Dan Groleau

Posted on Mar 3 • Edited on Mar 5

Spare Parts - A Kubernetes Homelab | Part 1: Bootstrapping the Cluster

#linux #kubernetes #homelab #devops

This is Part 1 of the "Spare Parts" series, where I detail my journey in creating a Kubernetes homelab. You can find the GitHub repository for this project here.

If you'd like to build your own homelab, the r/homelab subreddit is a great place to get started.

This article was published programmatically using Python and the Forem API.

Nodes are ready, pods are running!

I embarked on my journey a few weeks ago, hoping to achieve a personal (albeit nerdy) milestone: get a Kubernetes homelab running on bare metal in my house.

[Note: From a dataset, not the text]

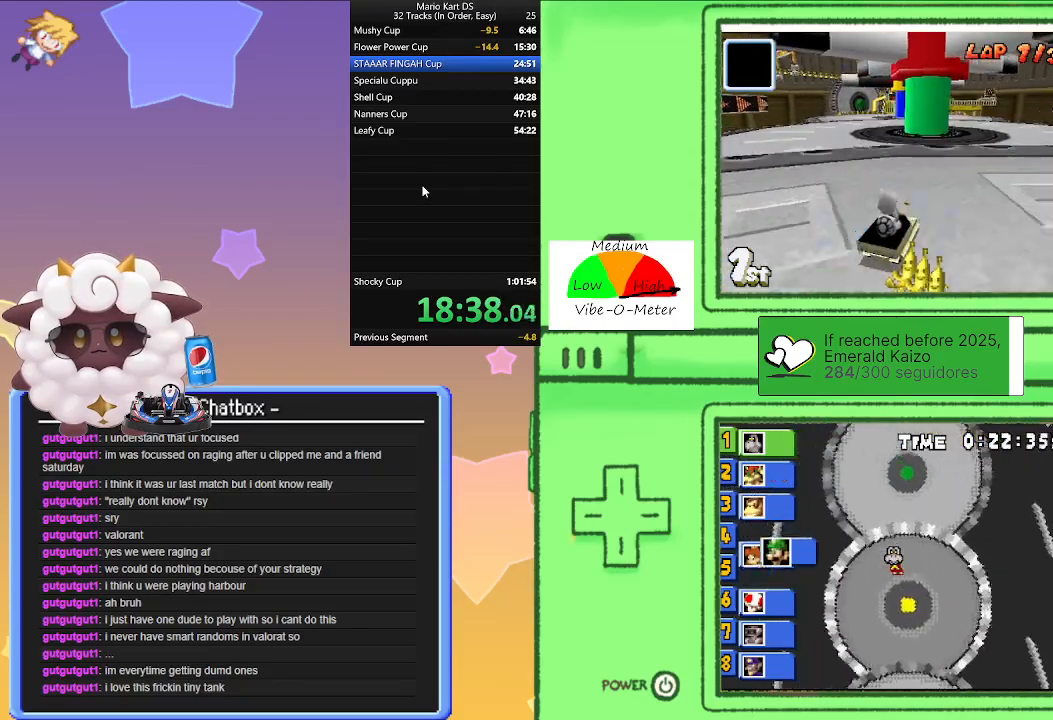
{"buttons": ["A"], "left_stick": "left", "events": [[200, "R1", "up"], [350, "left_stick", "center"], [467, "left_stick", "left"]]}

What is a Homelab? To me, a homelab is an isolated environment that can be used to test, learn, and experiment with hardware, physical and/or virtual machines, storage, software, and networking.

What is a Kubernetes cluster? A Kubernetes cluster is a set of physical or virtual machines that are grouped together to provide an environment to run containerized applications.

Introduction

I am a full-stack software engineer, whose trade has been web-application development. However, in my free-time, I've always sought out Infrastructure and DevOps related projects: building desktops and laptops from scratch, running containers in the cloud, building complex CI/CD pipelines, and writing automations & command line utilities.

I felt like this project was the next logical step: I've torn down and rebuilt the old computers in my house numerous times; I'm running a production Kubernetes cluster in the cloud on the Linode Kubernetes Engine; I've installed most of the popular Linux distributions on desktops and laptops, including Arch from scratch (I use Arch btw 😉). A Kubernetes homelab to me seemed to tie this experience together in something challenging and tangible.

I am far from a DevOps, SysAdmin, or Infrastructure expert, I discovered many tools along the way and have learned a lot so far. If you identify something in my process that I could have done better, or have recommendations for me, feel free to reach out to me via email.

The Cluster Initialization Process

Step 1: Find Some Hardware

A few desktop cases; a plastic bin with motherboards, graphics cards, RAM sticks, HDDs; a few old laptops and an old chromebook. This was my initial collection of "spare parts" I found to start my homelab journey.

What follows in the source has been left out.